Typical Hi-C Workflow

A typical pairtools workflow for processing standard Hi-C data is outlined below. Please, note that this is a shorter version. For a detailed reproducible example, please, check the Jupyter notebook “Pairtools Walkthrough”.

  1. Align sequences to the reference genome with bwa mem:

    bwa mem -SP index_file input.R1.fastq input.R2.fastq > input.sam
    
  2. Parse alignments into Hi-C pairs using pairtools parse:

    pairtools parse -c /path/to/chrom_sizes -o output.pairs.gz input.sam
    
  3. Sort pairs using pairtools sort:

    pairtools sort --nproc 8 -o output.sorted.pairs.gz output.pairs.gz
    
  4. Detect and remove duplicates using pairtools dedup and generate statistics:

    pairtools dedup \
    --output output.nodups.pairs.gz \
    --output-dups output.dups.pairs.gz \
    --output-unmapped output.unmapped.pairs.gz
    --output-stats output.dedup.stats \
    output.sorted.pairs.gz
    
  5. Aggregate into a cooler file:

    cooler cload pairs -c1 2 -p1 3 -c2 4 -p2 5 /path/to/chrom_sizes:1000 output.nodups.pairs.gz output.1000.cool
    

Technical tips

  • Pipe between commands to save space and I/O throughput

    Use Unix pipes to connect the output of one command directly to the input of the next command in the pipeline. This eliminates the need to store intermediate files on disk, saving storage space and reducing I/O overhead. Specifically, mapping, parsing, sorting and deduplication can all be connected into a single pipeline:

    bwa mem -SP index input.R1.fastq input.R2.fastq | \
    pairtools parse -c chromsizes.txt | \
    pairtools sort | \
    pairtools dedup | \
        --output output.nodups.pairs.gz \
        --output-dups output.dups.pairs.gz \
        --output-unmapped output.unmapped.pairs.gz
        --output-stats output.dedup.stats
    
  • Use recommended compression for efficient storage and processing. .sam, .pairs and .pairsam files are text-based format that are rather inefficient and slow to process. Pairtools recognize .bam, .gz and .lz4 file extensions and automatically compress and decompress files on the fly. Compression saves space, and reduces I/O overhead at a relatively minor CPU cost.

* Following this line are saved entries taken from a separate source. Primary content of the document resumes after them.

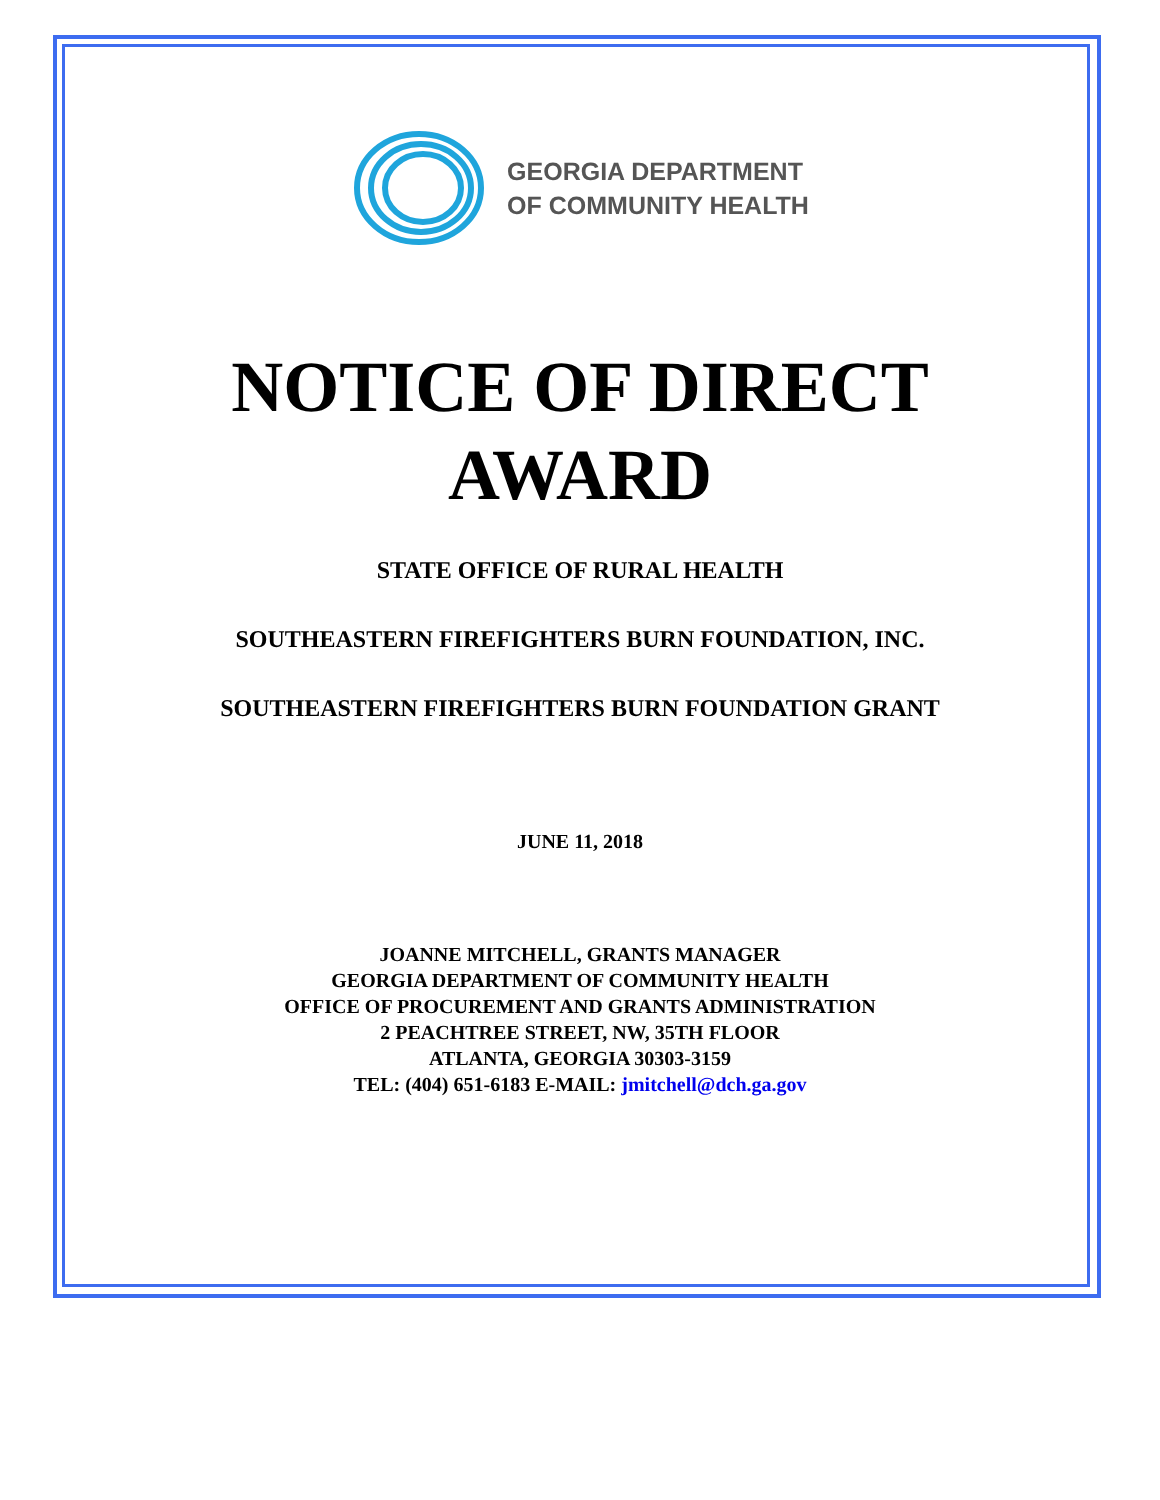GEORGIA DEPARTMENT
OF COMMUNITY HEALTH
NOTICE OF DIRECT
AWARD
STATE OFFICE OF RURAL HEALTH
SOUTHEASTERN FIREFIGHTERS BURN FOUNDATION, INC.
SOUTHEASTERN FIREFIGHTERS BURN FOUNDATION GRANT
JUNE 11, 2018
JOANNE MITCHELL, GRANTS MANAGER
GEORGIA DEPARTMENT OF COMMUNITY HEALTH
OFFICE OF PROCUREMENT AND GRANTS ADMINISTRATION
2 PEACHTREE STREET, NW, 35TH FLOOR
ATLANTA, GEORGIA 30303-3159
TEL: (404) 651-6183 E-MAIL: jmitchell@dch.ga.gov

  • Parallelize tasks and manage resources effectively for faster execution. Each pairtool has the CLI flags –nproc-in and –nproc-out to control the number of cores dedicated to input decompression and output compression. Additionally, pairtools sort parallelizes sorting with –nproc

Advanced Workflows

For more advanced workflows, please check the following projects:

  • Distiller-nf is a feature-rich Open2C Hi-C processing pipeline for the Nextflow workflow manager.

  • Distiller-sm is a similarly feature-rich and optimized pipeline implemented in Snakemake.